▶ **THINGS TO DO**:
[a] Name every title that appears in the paragraph of the blog post about second books in trilogies that begins "I remember more of Delirium."
[b] Write a continuation of the blog post below about second books in trilogies, picking up right after its final sentence.

▶ **READING TEXT**:
• • • •

Tag Archives: Twilight

Why I Am Most Nervous About the Second Book of a Trilogy

4 Mar

icyyy3Before I start today, I wanted to thank Press Pause, Fast Forward for reading and reviewing Seconds Before Sunrise, which you can read by clicking here. We’re getting closer – only 23 days left – which, by the way, The Timely Death Trilogy broke a new record last month, hence the photo on the right. The photo was taken in the front yard of the house I was living in the time of writing the trilogy, and the quote at the bottom right is also a reader’s favorite. 

Also, I will be combining February’s websites into March’s Website Wonders near the end of the month, so it’s coming. I promise.

I think the second novel has a bad rep – it’s mainly known for being the book to transition the awesome beginning into the epic climax of the ending. The second book, more or less, is the “take a break” book compared to the other two. And you know what? I find it to be true. Most of the time. Mainly because it’s REALLY hard to compete with a new world (the first novel) and the ultimate climax (the last novel.) Even if you add a crazy amount of drama, the first and third books are more likely to be remembered. It’s the reader’s nature, and I’m no exception.

I remember more of Delirium and Requiem than… Pandemonium, right? I even read Twilight at one point, but I can mainly recall the first and the last book – not the middle ones. Fifty Shades of Grey is probably the same way. Wait. Let me think. Yes, it is.

• • • •

▶ **DATA SECTION**:
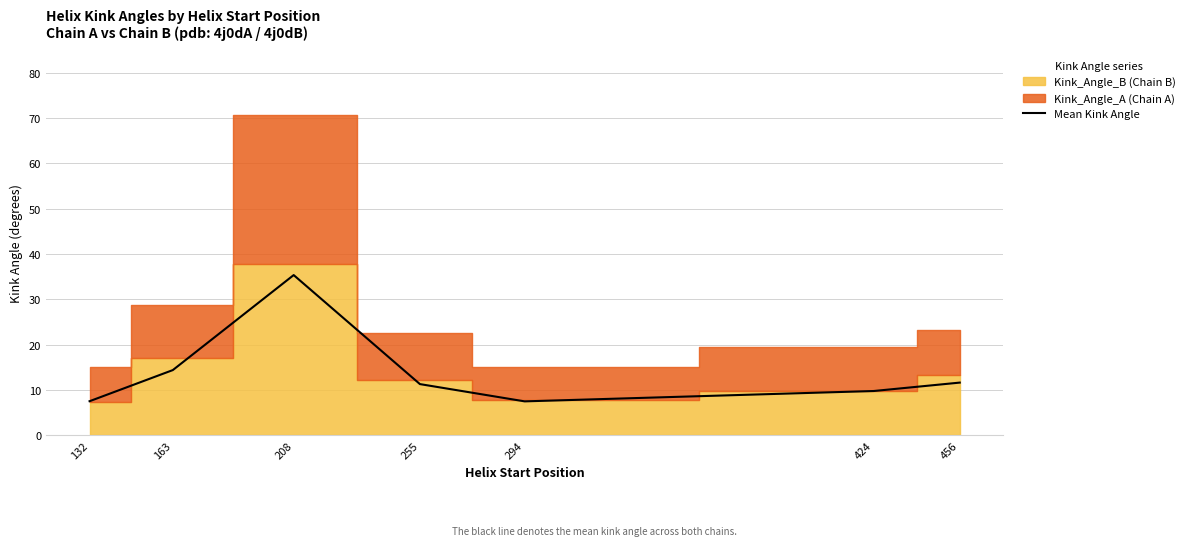

How many lines are shown in the chart?

1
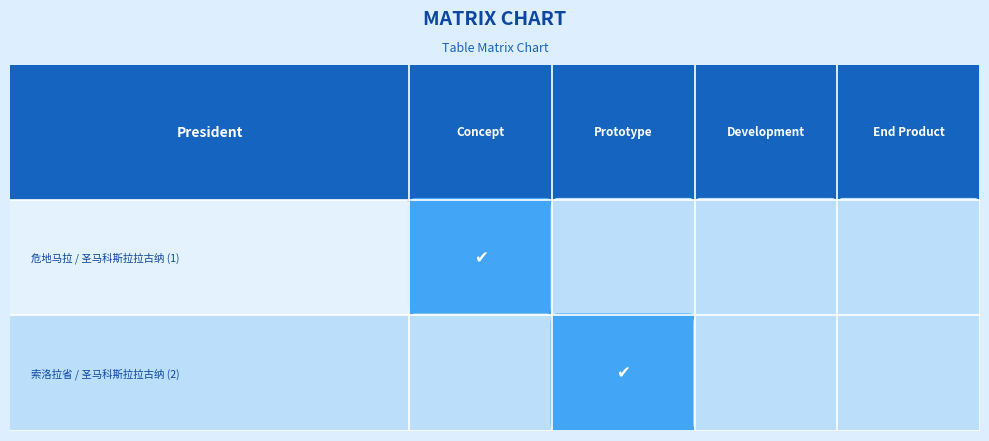

What is the difference between the maximum and minimum values in the 危地马拉 / 圣马科斯拉拉古纳 (1) series?

1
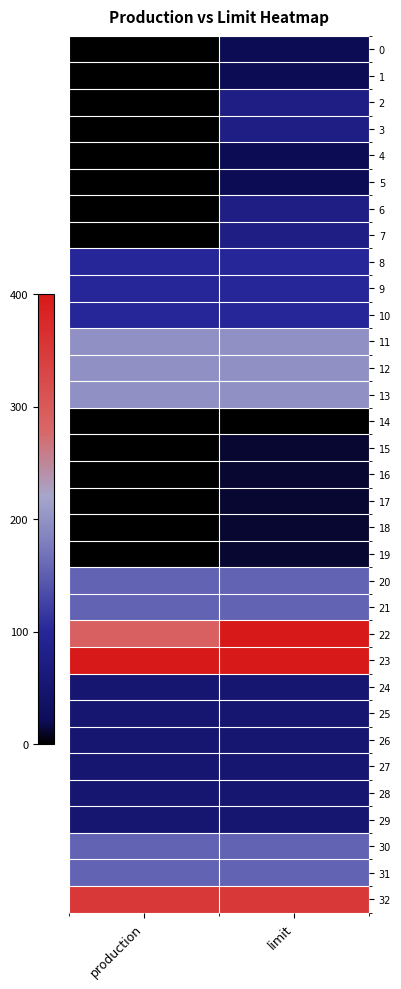

Which series has the largest range (max minus min)?

22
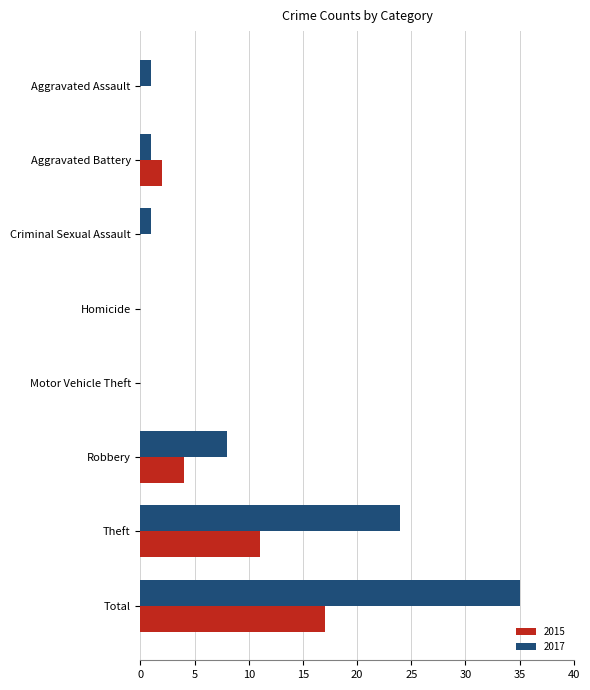

How many data points does each series have?

8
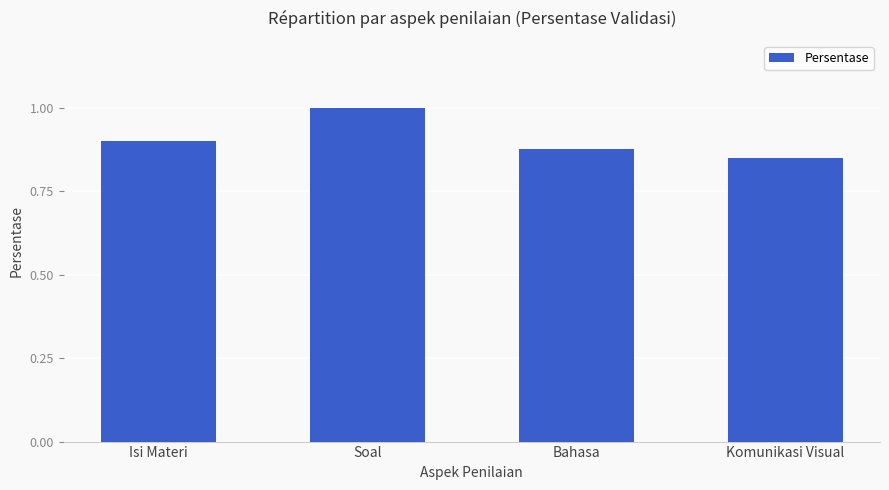

How many distinct data groups are displayed?

1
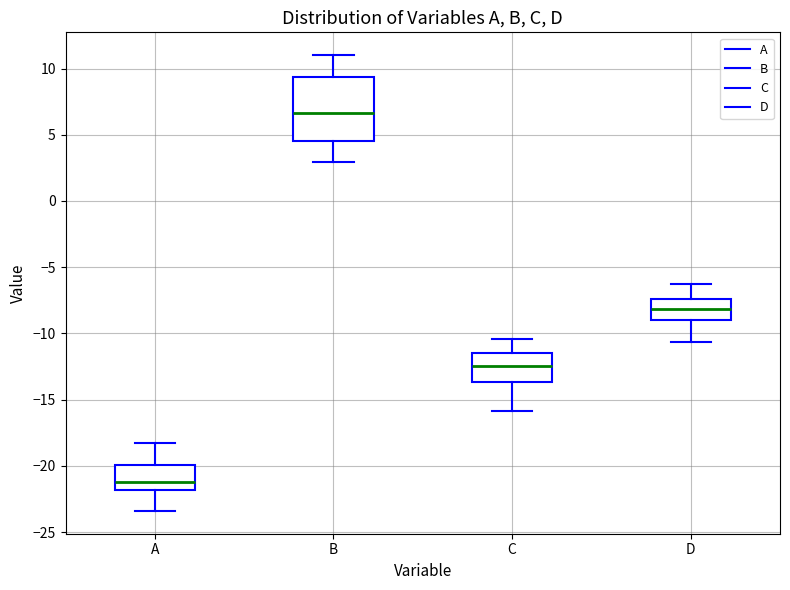

Which box's median line is the highest?

B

• • • •

▶ **ANSWERS FOR THE TASKS**:
[a] Delirium, Requiem, Pandemonium, Twilight, Fifty Shades of Grey

[b]
As a reader, this isn’t really a big deal. It happens. But as a writer, it’s a lot more nerve-racking. We want our second book to be as entertaining as the other two. We want the second book to be remembered, not overshadowed by the beginning and end. We want you to mention it in that book club you’re in after you all decided to read the trilogy. We really strive for the entire series to be great – not just one or two of the books to be.

But it’s hard because it seems inevitable.

Believe it or not, there is actually something called “Middle Book Syndrome” and “Second Novel Syndrome. While they are a little different, I would like to use the “middle child syndrome” as a metaphor because people are familiar with it. The older sibling gets a HUGE amount of attention, including careful parenting and a gigantic, never-ending photo album (that includes the child as a baby wearing a hat, a baby in a hat, a baby wearing a hat in a hat, and so on). The youngest sibling stereotypically gets spoiled – often getting relaxed rules and a lot more toys than the others. But the middle child? Eh. I’m not sure what the middle child exactly gets until I looked it up – which is this by the way:

1. “Middle kids bemoan their fate as being ignored and often grow resentful of all the parental attention given to the oldest and the baby of the family, and feel short-shifted.” - Today.com

2. “Middles are considered the most envious, least bold and least talkative of all the birth orders.” – Psychology Today 

Trilogies have the same problem as the middle child.

This would mean Seconds Before Sunrise is that middle child.

As the author, I love all three books equally, but I had to face this issue at one point. I had to ask myself how to make the second book memorable and how I was going to challenge the belief that the second book is a transitional book.

So I made decisions.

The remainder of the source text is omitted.